Non appena reso noto il risultato i detrattori del governo hanno subito invocato le dimissioni dell’esecutivo e le elezioni anticipate. Per la coalizione è sembrato mettersi malissimo quando il presidente della repubblica, Borut Pahor, in genere non ostile a Janša, ha dichiarato di aver votato contro la nuova legge al referendum. Come se ciò non bastasse ci si è messo anche il Consiglio di Stato, la seconda camera del parlamento sloveno, che fino a quel momento non aveva mai dato fastidio al governo. Proprio all’indomani del referendum, invece, per la prima volta da quando Janša è tornato a guidare l’esecutivo, i Consiglieri di Stato hanno imposto alla Camera di rivotare la Legge sulle malattie infettive. La normativa, osteggiata dall’opposizione, aveva reintrodotto la possibilità di varare tutta una serie di misure restrittive, messe in atto dal governo durante la pandemia, che erano state bocciate dalla Corte costituzionale. Il provvedimento che era stato approvato a maggioranza semplice in aula ora avrebbe avuto bisogno della maggioranza assoluta.

In settimana si sarebbe anche dovuto approvare l’istituzione del Fondo demografico, un ente che avrebbe controllato gran parte del patrimonio dello stato la cui costituzione era fortemente osteggiata dall’opposizione e dai sindacati, ma che rischiava di trovare detrattori anche tra i sostenitori del governo. L’ipotesi che potessero arrivare altri due schiaffi in rapida successione era più che plausibile, tanto che la leader socialdemocratica Tanja Fajon ha subito lanciato l’idea di una nuova sfiducia costruttiva per defenestrare il premier, probabilmente sperando di poter correre lei stessa per la carica di primo ministro.

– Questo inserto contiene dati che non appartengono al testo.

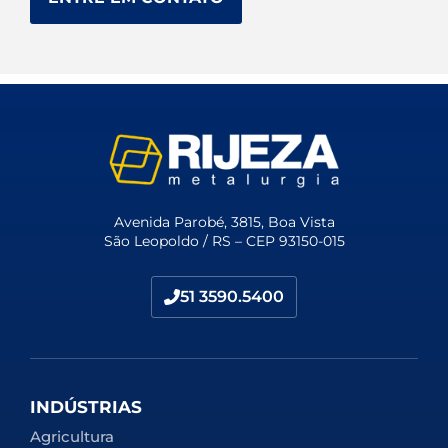
Avenida Parobé, 3815, Boa Vista
São Leopoldo / RS – CEP 93150-015
51 3590.5400
INDÚSTRIAS
Agricultura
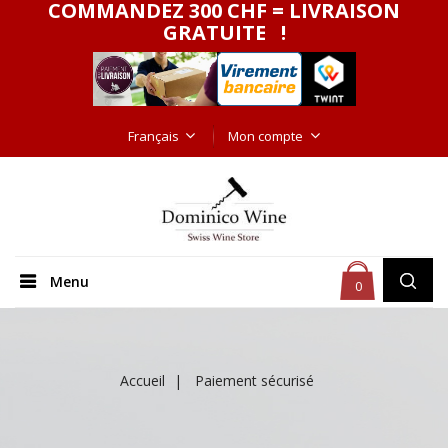
COMMANDEZ 300 CHF = LIVRAISON
GRATUITE !
Français
Mon compte
Menu
0
Accueil
Paiement sécurisé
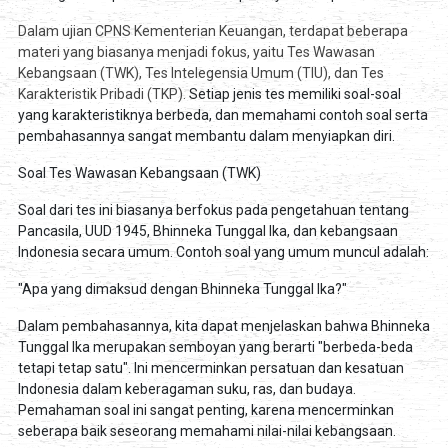
Dalam ujian CPNS Kementerian Keuangan, terdapat beberapa
materi yang biasanya menjadi fokus, yaitu Tes Wawasan
Kebangsaan (TWK), Tes Intelegensia Umum (TIU), dan Tes
Karakteristik Pribadi (TKP).
Setiap jenis tes memiliki soal-soal
yang karakteristiknya berbeda, dan memahami contoh soal serta
pembahasannya sangat membantu dalam menyiapkan diri.
Soal Tes Wawasan Kebangsaan (TWK)
Soal dari tes ini biasanya berfokus pada pengetahuan tentang
Pancasila, UUD 1945, Bhinneka Tunggal Ika, dan kebangsaan
Indonesia secara umum. Contoh soal yang umum muncul adalah:
"Apa yang dimaksud dengan Bhinneka Tunggal Ika?"
Dalam pembahasannya, kita dapat menjelaskan bahwa Bhinneka
Tunggal Ika merupakan semboyan yang berarti "berbeda-beda
tetapi tetap satu". Ini mencerminkan persatuan dan kesatuan
Indonesia dalam keberagaman suku, ras, dan budaya.
Pemahaman soal ini sangat penting, karena mencerminkan
seberapa baik seseorang memahami nilai-nilai kebangsaan.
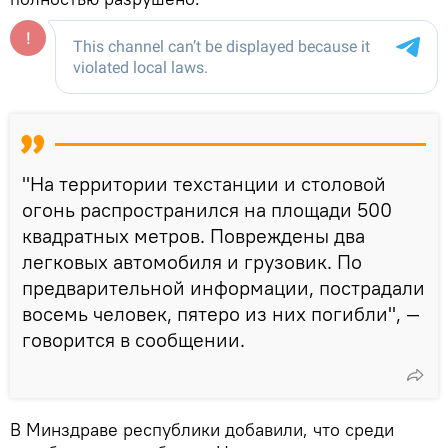
"На территории техстанции и столовой
огонь распространился на площади 500
квадратных метров. Повреждены два
легковых автомобиля и грузовик. По
предварительной информации, пострадали
восемь человек, пятеро из них погибли", —
говорится в сообщении.
В Минздраве республики добавили, что среди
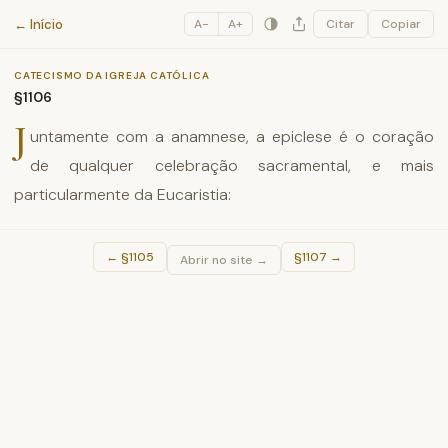
Catecismo da Igreja Católica
← Início
A−
A+
Citar
Copiar
CATECISMO DA IGREJA CATÓLICA
§1106
J
untamente com a anamnese, a epiclese é o coração
de qualquer celebração sacramental, e mais
particularmente da Eucaristia:
←
§1105
§1107
→
Abrir no site →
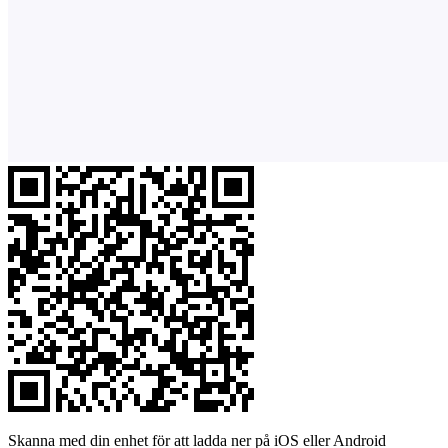
Skanna med din enhet för att ladda ner på iOS eller Android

Ma mentre dall’opposizione si pregustava la fine dell’odiato governo Janša, dalla coalizione si precisava che nulla di catastrofico era successo e si dava ad intendere che il referendum non aveva scardinato l’esecutivo, gli equilibri in parlamento e che tutto sarebbe andato avanti come prima. Un ottimismo fin troppo spavaldo per una maggioranza più che traballante ed alla vigilia di una serie di voti importanti dall’esito incerto.  

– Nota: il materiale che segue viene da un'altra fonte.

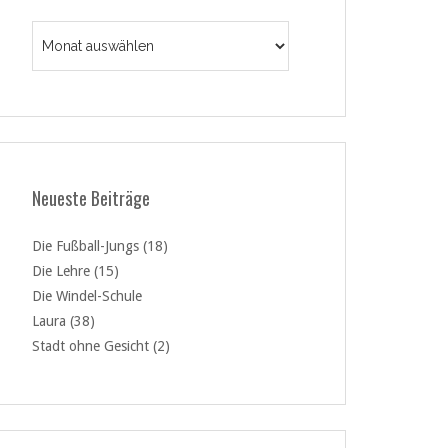
Archiv
Neueste Beiträge
Die Fußball-Jungs (18)
Die Lehre (15)
Die Windel-Schule
Laura (38)
Stadt ohne Gesicht (2)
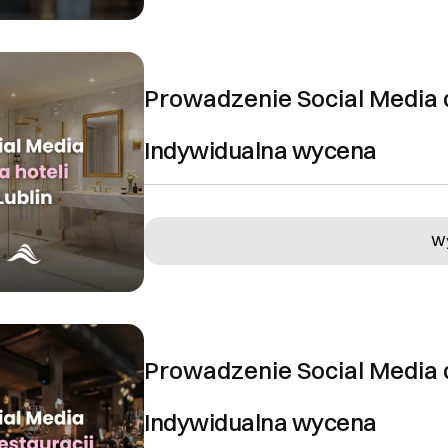
Zamknij
IĘCEJ
Prowadzenie Social Media d
Indywidualna wycena
Ok, rozumiem
Wy
Prowadzenie Social Media 
Indywidualna wycena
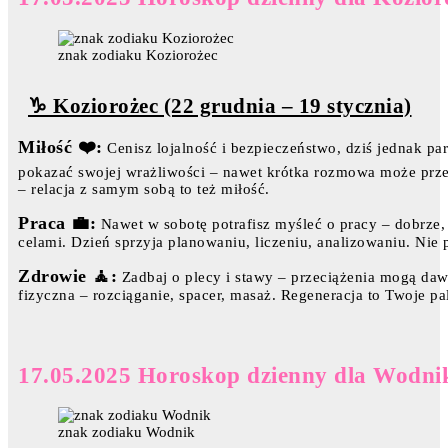
znak zodiaku Koziorożec
♑ Koziorożec (22 grudnia – 19 stycznia)
Miłość ❤️:
Cenisz lojalność i bezpieczeństwo, dziś jednak pa
pokazać swojej wrażliwości – nawet krótka rozmowa może przeł
– relacja z samym sobą to też miłość.
Praca 💼:
Nawet w sobotę potrafisz myśleć o pracy – dobrze, 
celami. Dzień sprzyja planowaniu, liczeniu, analizowaniu. Nie p
Zdrowie 🧘:
Zadbaj o plecy i stawy – przeciążenia mogą daw
fizyczna – rozciąganie, spacer, masaż. Regeneracja to Twoje pa
17.05.2025 Horoskop dzienny dla Wodni
znak zodiaku Wodnik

Per il resto Janša è riuscito presto a far parlare d’altro. Alla vigilia del referendum, invece, il premier si è occupato di politica estera e parlando in videoconferenza al Free Iran World Summit, organizzato dalla diaspora iraniana, ha auspicato una indagine indipendente sull’uccisione di 30.000 prigionieri politici nel 1988 in Iran, puntando il dito anche sul ruolo che avrebbe avuto nella vicenda il neoeletto presidente Ebrahim Raisi. Immediata la reazione di Teheran che ha chiamato per consultazioni l'ambasciatore sloveno, mentre è dovuto intervenire persino l’Alto rappresentante dell'Unione per gli affari esteri e la politica di sicurezza, Josep Borrell, che in un colloquio con il ministro degli Esteri iraniano, Mohammad Javad Zarif, si è premurato di assicurare che le posizioni di Janša, anche se presiede il Consiglio dell’UE, non sono quello dell’Unione Europea. Poi Janša ha rilanciato proponendo la nomina di Mark Boris Andrijanič, in quota ai democristiani di Nuova Slovenia, a ministro senza portafoglio per la conversione digitale.  

L’opposizione ha subito puntato sull’ennesima figuraccia a livello internazionale e non ha lesinato critiche all’indirizzo del nuovo ministro bollato di essere un lobbista della Uber. In sintesi, a guidare il paese non sarebbe altro che un uomo inadeguato per la Slovenia e per l’Europa e la convinzione a quel punto era che ci sarebbero state tutte le premesse affinché i fiancheggiatori del premier, ovvero quei deputati che non fanno formalmente parte della sua maggioranza, ma che continuano a tenerlo a galla in parlamento, abbandonassero la nave che affonda. Con un abile manovra Janša però ha prima tolto il vento dalle vele dei suoi avversari e poi ha incassato l’ennesima vittoria in parlamento, prima della pausa estiva. I suoi uomini, consapevoli che non avrebbero ottenuto i voti necessari, hanno affossato la contestata Legge sulle malattie infettive ed hanno rimandato a dopo le vacanze il dibattito sul fondo demografico, mentre venerdì sono riusciti a portare a casa sul filo di lana la nomina a ministro di Andrijanič. Non c’è la maggioranza assoluta, ma per governare in Slovenia basta anche quella relativa e Janša, per il momento continua ad avercela.